We can also add default values as specified in the data model to both data trees:

>>> iwd = inst.add_defaults()
>>> i2wd = inst2.add_defaults()

Again, it is worth noting that we get new instances whilst the original ones (inst and inst2) haven’t been touched.

The YANG module example-2 defines a default value of 0 for the baz leaf:

leaf baz {
  when "not(../foo/in-words = 'forty-two')";
  type decimal64 {
    fraction-digits "7";
  }
  default "0";
}

So let’s see if that default value is in place:

>>> iwd['example-2:bag']['baz'].value
Decimal('0E-7')

Indeed it is – Decimal('0E-7') is just a fancy way of writing decimal zero.

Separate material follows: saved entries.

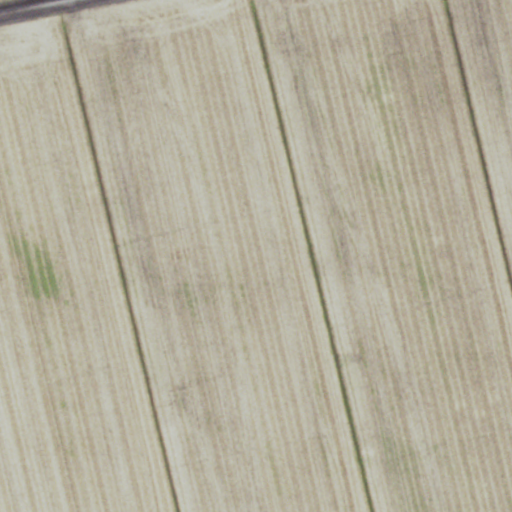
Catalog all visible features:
road: (18, 3)
crop: (257, 257)
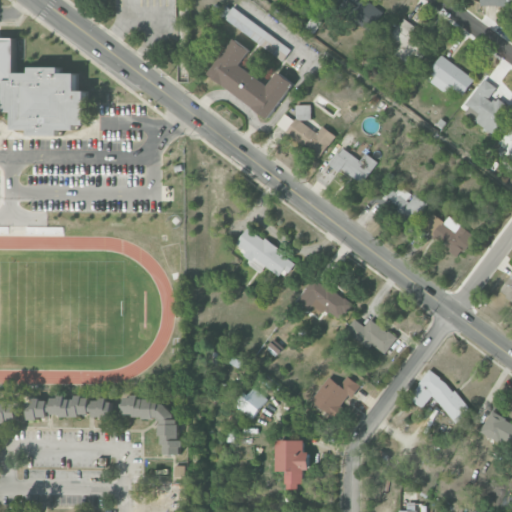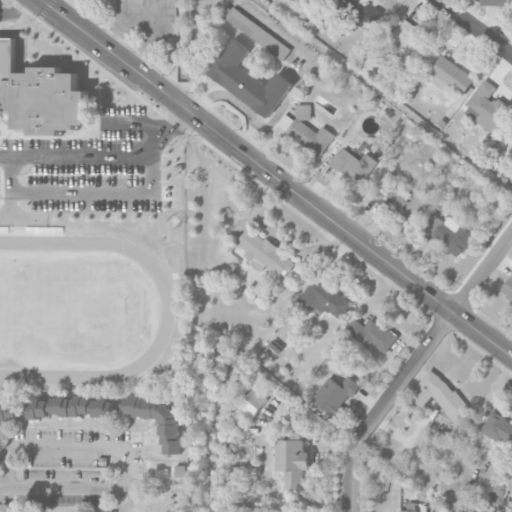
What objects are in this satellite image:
building: (361, 0)
building: (496, 2)
road: (12, 12)
road: (121, 26)
road: (474, 28)
building: (258, 33)
road: (156, 37)
building: (408, 43)
road: (307, 70)
building: (449, 77)
building: (249, 80)
road: (227, 95)
building: (41, 96)
road: (384, 98)
building: (487, 108)
building: (309, 132)
building: (509, 144)
building: (354, 165)
road: (274, 177)
road: (39, 192)
building: (402, 203)
building: (448, 233)
building: (263, 254)
building: (507, 288)
building: (323, 300)
building: (372, 335)
road: (411, 366)
building: (335, 395)
building: (440, 396)
building: (251, 402)
building: (69, 407)
building: (8, 413)
building: (8, 414)
building: (158, 419)
building: (498, 429)
road: (76, 447)
building: (293, 461)
road: (60, 485)
building: (408, 510)
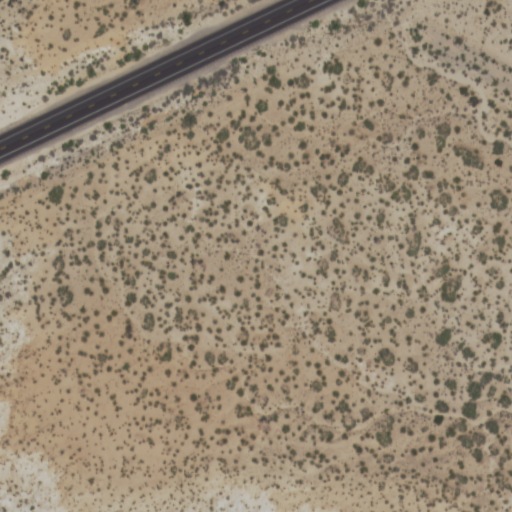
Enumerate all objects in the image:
road: (149, 72)
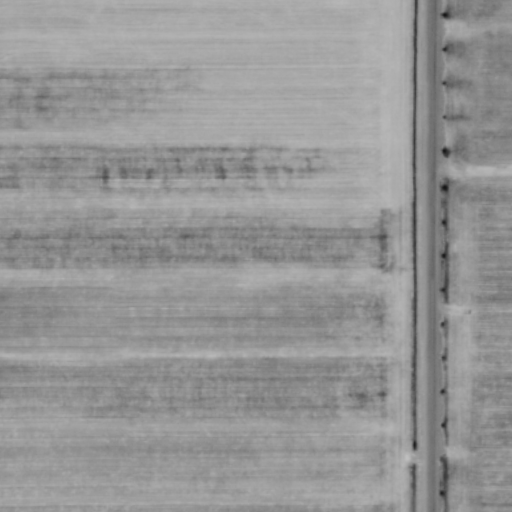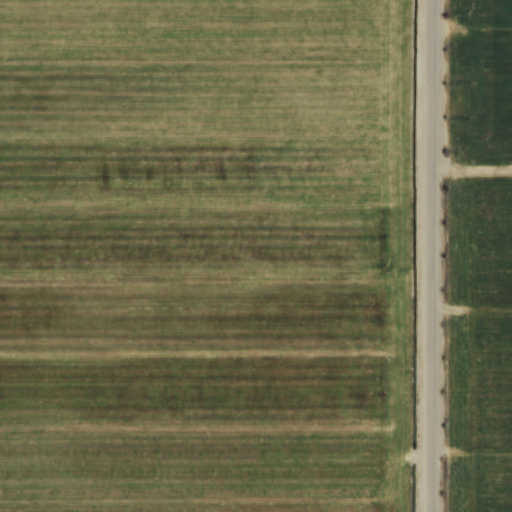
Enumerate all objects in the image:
road: (427, 256)
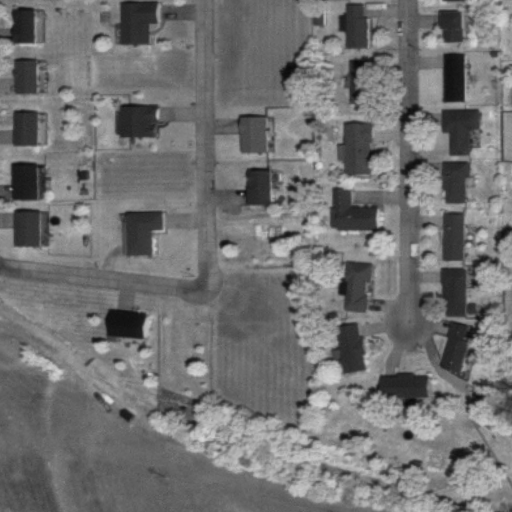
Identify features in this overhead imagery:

However, if we try the same for the other data tree, we don’t find the baz instance:

>>> i2wd['example-2:bag']['baz'].value
Traceback (most recent call last):
...
yangson.exceptions.NonexistentInstance: {/example-2:bag} member 'baz'

Why is that? The reason is also hidden in the above definition of the baz leaf: due to the edit that we made, the when expression becomes False, the baz leaf isn’t therefore valid, and so the default value doesn’t apply.

Breaking the Schema

In order to see validation in action, we will try to violate the data model schema in various ways. First, let’s modify the inw instance as follows:

>>> broken1 = inw.update("six").top()
>>> broken1.validate(ctype=ContentType.all)
Traceback (most recent call last):
...
yangson.exceptions.SemanticError: {/example-2:bag/foo} data-not-unique: entry 1

This is correct because the values of the in-words leaf are required to be unique among all entries of the foo list, but entry #1 now has the same value as the previous entry, namely six.

Next we modify the name sibling of our inw instance, which happens to be the key of the foo list:

>>> broken2 = inw.sibling('number').update(6).top()
>>> broken2.validate(ctype=ContentType.all)
Traceback (most recent call last):
...
yangson.exceptions.SemanticError: {/example-2:bag/foo} non-unique-key: 6

In this case, two entries of the foo list have the same key, namely 6, which illegal.

Another thing that YANG doesn’t permit is to install a leaf value that doesn’t conform to the leaf’s type, as in the following example:

>>> inw.update('INFINITY').validate()
Traceback (most recent call last):
...
yangson.exceptions.YangTypeError: {/example-2:bag/foo[number="3"]/in-words} invalid-type: must be number in words: INFINITY

This is again correct because the new value INFINITY doesn’t match the regular expression pattern in the definition of the in-words leaf. Note that the traceback displays the custom error message that is defined for the pattern.

And note also that validation needn’t be performed only on entire data trees, it can start from any instance node (inw in this case) and check just its subtree.

And finally, we delete a leaf that’s defined as mandatory in the data model:

>>> broken3 = inw.up().up().up().delete_item('bar').top()
>>> broken3.validate(ctype=ContentType.all)
Traceback (most recent call last):
...
yangson.exceptions.SchemaError: {/example-2:bag} missing-data: expected 'bar'

Instances in YAML Representation

Instance data may alternatively be read from a YAML document:

>>> with open('example-data.yaml') as infile:
...   ri = yaml.load(infile, Loader=yaml.SafeLoader)
>>> inst = dm.from_raw(ri)
>>> inst.validate(ctype=ContentType.all)
>>> inst.peek(irt)
'three'

This approach parses YAML data into a raw value using the Python module PyYAML, and relies on the close relationship between JSON and YAML. However, it hasn’t been heavily tested and may fail for some corner cases. For example, the PyYAML parser interprets unquoted strings yes and no as bool values True and False.